MANILA, Philippines - The Bangko Sentral ng Pilipinas (BSP) said the local banking industry managed to keep its capital levels significantly above international standards as of the end of the first half of last year amid the sovereign debt crisis in Europe and growth uncertainties in advanced economies led by the US.
BSP Governor Amando Tetangco Jr. said in a statement that the system-wide average capital adequacy ratios (CARs) stood at 16.34 percent on a solo basis and 17.25 percent on a consolidated basis as of end-June last year.
“The CARs of the Philippine banking system remained within a tight range of 16 percent to 17 percent despite global difficulties,” Tetangco stressed. The CAR is a ratio of a bank’s capital to its risk and the central bank tracks this indicator to ensure that banks have the capability to absorb a reasonable amount of loss.
He added that the Tier 1 capital ratios remained high at 13.9 percent on a solo basis and 13.93 percent on a consolidated basis.
The BSP chief pointed out that the banking system’s CAR remained well above the central bank’s 10-percent minimum requirement and the international benchmark ratio of eight percent under the Basel Accord.
Data showed that the CAR of the banking system as of end-June was slightly lower than the end-March level of 16.48 percent on a solo basis and 17.39 percent on a consolidated basis.
“The ratio actually declined from the previous quarter but this was due to increases in risk weighted assets outpacing the growth in banks capital,” Tetangco explained.
Tetangco said the CARs of universal and commercial banks stood at 16.31 percent in end-June from 16.42 percent in end-March on a solo basis and 17.32 percent from 17.42 percent on a consolidated basis.

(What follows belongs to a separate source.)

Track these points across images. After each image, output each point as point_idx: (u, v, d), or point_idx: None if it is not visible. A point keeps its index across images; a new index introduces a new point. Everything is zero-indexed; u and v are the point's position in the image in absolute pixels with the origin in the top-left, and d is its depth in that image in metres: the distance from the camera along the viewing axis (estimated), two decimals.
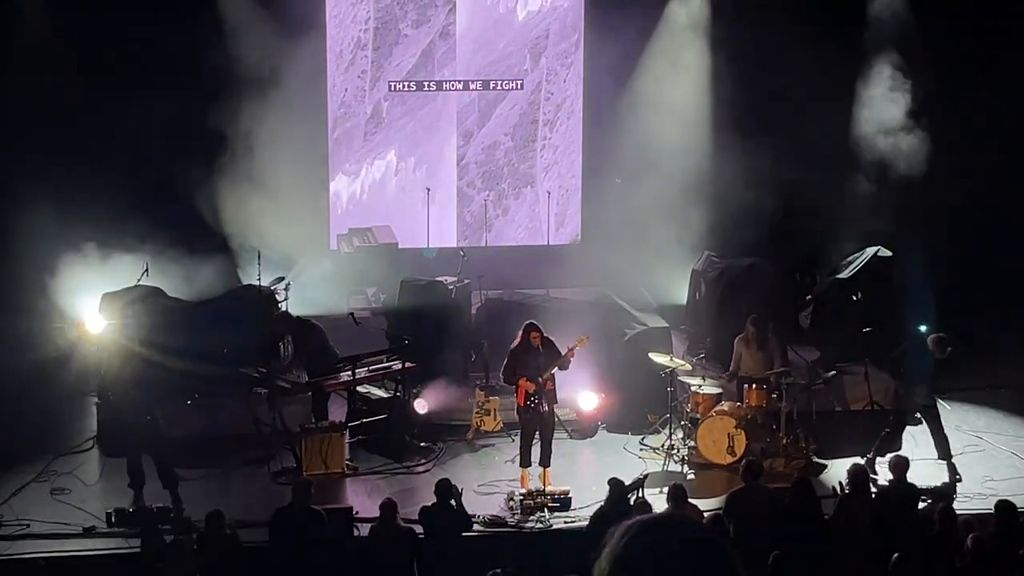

On solo basis, the expansion in the industry’s capital base was mainly driven by the banks’ net profits for the second quarter of 2011 of P23.6 billion and the P15 billion additional issuances of unsecured subordinated debt qualifying as LT2 capital (with eligible LT2 capital of P10.7 billion).
The increases in capital, however, were partially offset by cash dividends paid by four universal banks amounting to P10.6 billion.
On the other hand, the increase in risk weighted assets was generally driven by expansion of loan exposures to unrated corporations, banks, individuals for consumption and housing purposes, and additional investment in securities issued by various unrated counterparties.